Derzeit ist die Behandlung von euvolämischer oder hypervolämischer Hyponatriämie die einzige anerkannte Indikation der Vasopressin-Rezeptorantagonisten. Diese Indikation ist jedoch interessant, da therapiebedürftige Hyponatriämie in der Regel mit einem signifikanten Anstieg der Morbidität und Mortalität assoziiert ist. Aufgrund schwerwiegender Vorerkrankungen wie Zirrhose oder Herzinsuffizienz ist die Behandlung von hyponatriämischen Patienten sehr schwierig. Hier könnten die Vaptane ein reizvoller neuer therapeutischer Ansatz sein. Allerdings liegen derzeit noch keine Studien vor, die ihren Nutzen mit dem der herkömmlichen Hyponatriämie-Therapie (z. B. strenge Wasserrestriktion oder Salzsupplementierung) vergleichen. Es gibt bisher noch keine Langzeitbeobachtungen im Hinblick auf die Morbidität und Mortalität. Eine Reihe weiterer Indikationen der Vaptane wird derzeit untersucht. Dazu zählen kongenitaler nephrogener Diabetes insipidus, diabetische Nephropathie, Herzinsuffizienz ohne Hyponatriämie, Depression sowie die Aszitesprävention bei Leberzirrhose. Darüber hinaus geben präklinische Studien Hinweise auf einen möglichen Nutzen bei Glaukom, Morbus Menière, Subarachnoidalblutungen, Hirnödemen, Morbus Cushing oder dem Haferzellkarzinom der Bronchien.

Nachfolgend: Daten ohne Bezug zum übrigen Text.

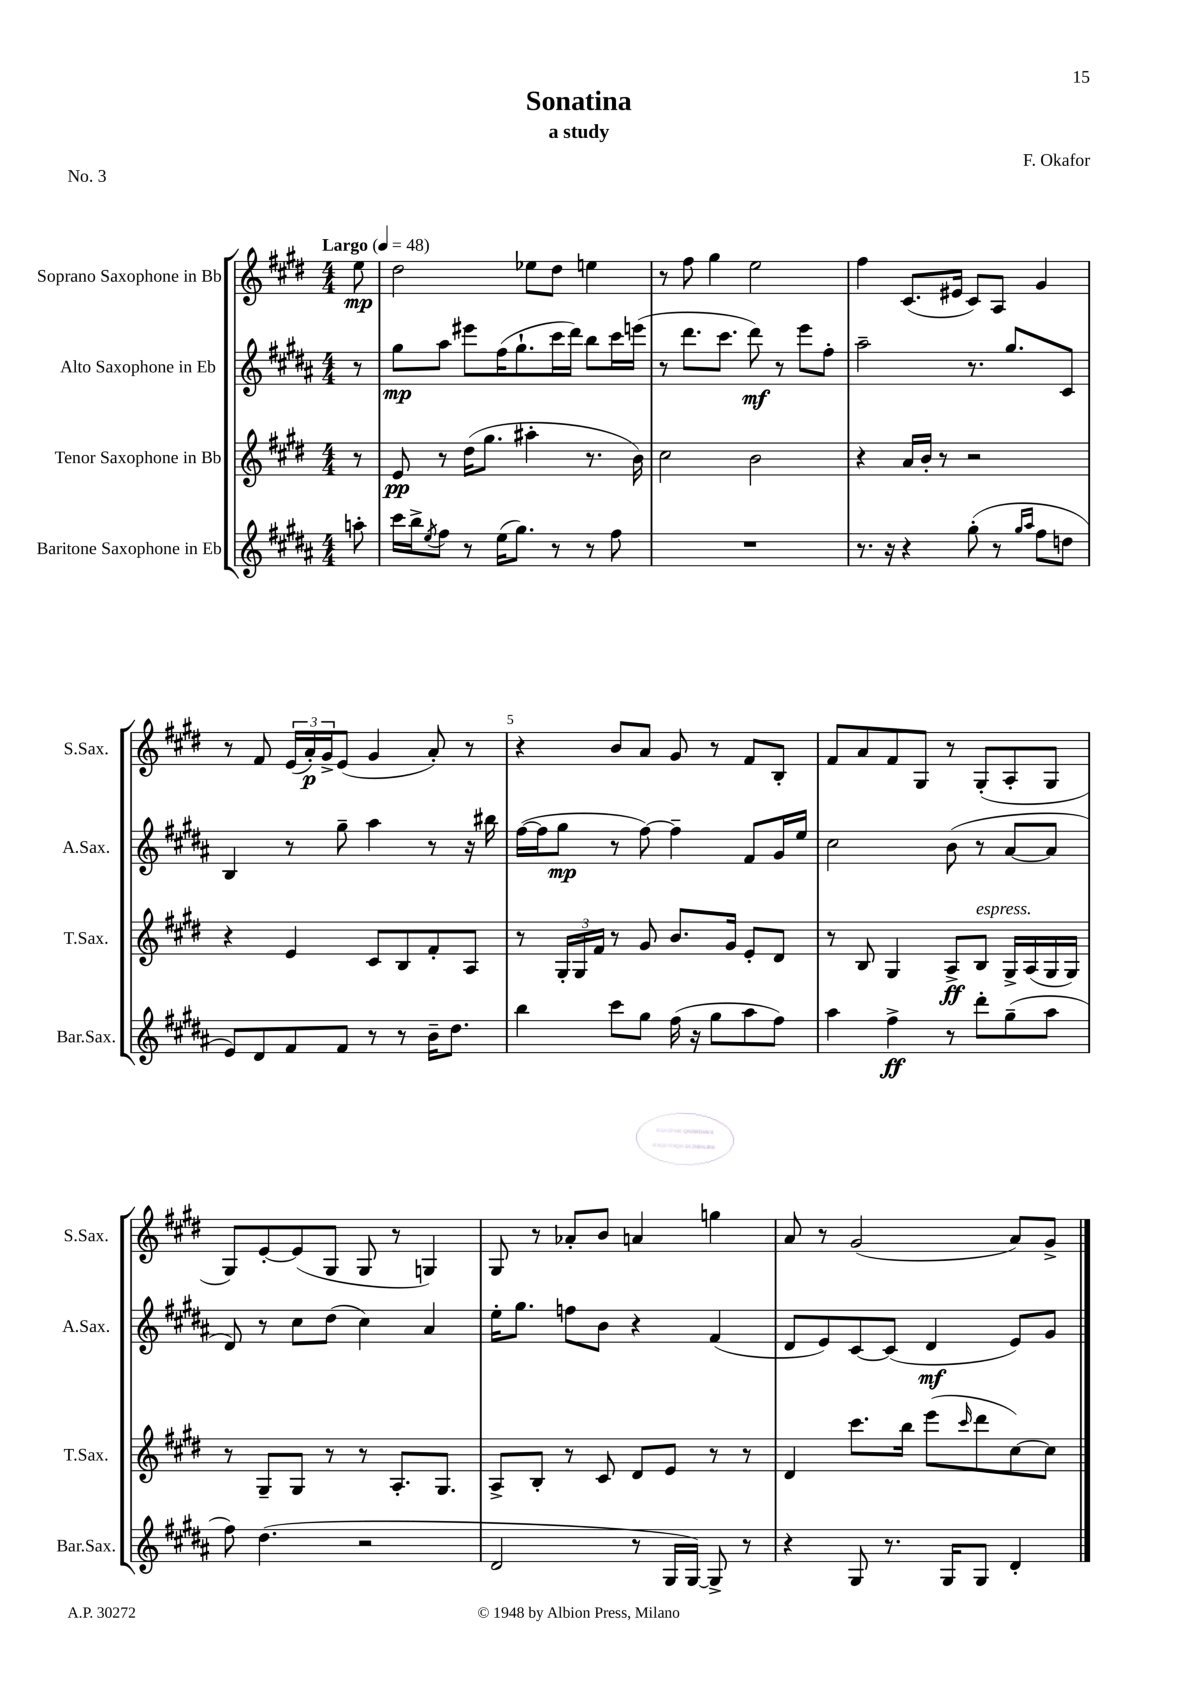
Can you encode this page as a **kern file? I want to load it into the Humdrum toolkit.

**kern	**kern	**kern	**kern
*staff4	*staff3	*staff2	*staff1
*clefG2	*clefG2	*clefG2	*clefG2
*k[f#c#g#d#a#]	*k[f#c#g#d#]	*k[f#c#g#d#a#]	*k[f#c#g#d#]
*M4/4	*M4/4	*M4/4	*M4/4
*MM48	*MM48	*MM48	*MM48
8aa'	8r	8r	8ee
=	=	=	=
16ccc#	8e	8gg#	2dd#
16bb^	.	.	.
8qee	.	.	.
8ff#	8r	8aa#	.
8r	(16dd#	8eee#	.
.	8.gg#	.	.
(16ee	.	(16ff#	.
8.gg#)	.	8.gg#`	.
.	4aa#'	.	8ee-
8r	.	16ccc#	8dd#
.	.	16ddd#)	.
8r	8.r	8bb	4ee
8ff#	.	16ccc#	.
.	16b)	(16eee	.
=	=	=	=
1r	2cc#	8r	8r
.	.	8.ddd#	8ff#
.	.	.	4gg#
.	.	8.ccc#	.
.	2b	8ddd#)	2ee
.	.	8r	.
.	.	8eee	.
.	.	8ff#'	.
=	=	=	=
8.r	4r	2aa#~	4ff#
16r	.	.	.
4r	16a	.	(8.c#
.	16b'	.	.
.	8r	.	.
.	.	.	16e#
(8gg#'	2r	8.r	8c#)
8r	.	.	8A
.	.	8.gg#	.
16qqgg#	.	.	.
16qqaa#	.	.	.
8ff#	.	.	4g#
8dd	.	8c#	.
=	=	=	=
8e)	4r	4B	8r
8d#	.	.	8f#
8f#	4e	8r	(24e
.	.	.	24a')
.	.	.	24g#^
8f#	.	8gg#~	(8e
8r	8c#	4aa#	4g#
8r	8B	.	.
16b~	8f#'	8r	8a')
8.dd#	.	.	.
.	8A	16r	8r
.	.	16bb#	.
=	=	=	=
4bb	8r	([16ff#	4r
.	.	16ff#]	.
.	24G#'	8gg#	.
.	24G#	.	.
.	24f#	.	.
8ccc#	8r	8r	8b
8gg#	8g#	[8ff#)	8a
(16ff#	8.b	4ff#~]	8g#
16r	.	.	.
8gg#	.	.	8r
.	16g#	.	.
8aa#	8e'	8f#	8f#
8ff#)	8d#	16g#	8B'
.	.	16ee	.
=	=	=	=
4aa#	8r	2cc#	8f#
.	8B	.	8a
4ff#^	4G#	.	8f#
.	.	.	8G#
8r	8A^	(8b	8r
8ddd#'	8B	8r	(8G#'
(8gg#~	16G#^	[8a#	8A'
.	(16A	.	.
8aa#	16G#	8a#]	8G#
.	16G#)	.	.
=	=	=	=
8ff#)	8r	8d#)	8G#)
(4.dd#	8G#~	8r	[8e'
.	8G#	8cc#	(8e]
.	8r	(8dd#	8G#
2r	8r	4cc#)	8G#
.	8.A'	.	8r
.	.	4a#	4G)
.	8.G#	.	.
=	=	=	=
2d#	8A^	16ee'	8G#
.	.	8.gg#	.
.	8B'	.	8r
.	8r	8ff	8a-'
.	8c#	8b	8b
8r	8d#	4r	4a
16G#	8e	.	.
[16G#)	.	.	.
8G#^]	8r	(4f#	4gg
8r	8r	.	.
=	=	=	=
4r	4d#	8d#	8a
.	.	8e)	8r
8G#	8.ccc#	[8c#	(2g#
8.r	.	(8c#]	.
.	16bb	.	.
.	(8eee	4d#	.
16G#	.	.	.
.	16qqccc#	.	.
8G#	8ddd#	.	.
4d#'	[8cc#)	8e)	8a)
.	8cc#]	8g#	8g#^
==	==	==	==
*-	*-	*-	*-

In Deutschland noch nicht zugelassen

In den USA ist Conivaptan (Vaprisol®) zur intravenösen Behandlung von euvolämischen und hypervolämischen Hyponatriämien bereits zugelassen. In Japan kann Mozavaptan (Physuline®) zur Behandlung einer Hyponatriämie eingesetzt werden. Das Zulassungsverfahren für Tolvaptan läuft. In Deutschland sind die Vaptane bisher noch nicht zugelassen.

 

Quelle

Decaux, G.; et al.: Non-peptide arginine-vasopressin antagonists: the vaptans. Lancet 2008; 371: 1624–32.


 


 

Anschrift des Verfassers
Apotheker Dr. Andreas Ziegler
Flurstr. 2, 90613 Großhabersdorf

 

 

Abb. 1: In der Regulation der Kreislaufhomöostase spielt das antidiuretische Hormon (ADH) eine entscheidende Rolle: Eine Erhöhung der Serumosmolarität sowie eine Verminderung des zirkulierenden Blutvolumens stimulieren über den Barorezeptor die ADH-Freisetzung im Hypophysenhinterlappen. Auch emotionale Einflüsse wie Stress oder ZNS-wirksame Medikamente fördern die ADH-Ausschüttung, durch Alkohol wird sie hingegen gehemmt. Die physiologische Wirkung von ADH wird über Vasopressinrezeptoren vermittelt. Über eine Stimulation der renalen V2-Rezeptoren fördert Vasopressin die Wasserrückresorption im Sammelrohr. Bei höheren ADH-Konzentrationen kommt es V1a-Rezeptor-vermittelt an den Gefäßen zu einer Vasokonstriktion und somit zum Blutdruckanstieg. Die in der Hypophyse lokalisierten V1b-Rezeptoren sind Teil der adaptiven Stressreaktion, eine Stimulierung durch ADH führt zur Freisetzung von Adrenocorticotropin und Endorphinen.
Abb. 2: Wirkmechanismus der Vaptane Die sterischen Unterschiede der drei Vasopressin-Rezeptorsubtypen ermöglichen eine selektive Hemmung. Der selektive V1a-Antagonist Relcovaptan wirkt vasodilatatorisch. Der oral verfügbare V1b-Antagonist SSR-149415 inhibiert die Stress-induzierte Vasopressin-getriggerte ACTH-Ausschüttung und reduziert die emotionale Stressempfindung. Die selektiven V2-Antagonisten können eingesetzt werden, um die renale Wasserresorption zu hemmen. So wird eine Wasserdiurese erzielt, ohne die Elektrolytausscheidung zu beeinflussen. Denkbar wäre es, dass aus einer selektiven Blockade der V2-Rezeptoren eine verstärkte V1a-Rezeptor-Stimulation resultiert, die ihrerseits zu einer für herzinsuffiziente Patienten ungünstigen kardialen Vasokonstriktion führen könnte. Hier könnte Conivaptan eingesetzt werden, das sowohl V2- als auch V1a-blockierende Eigenschaften aufweist.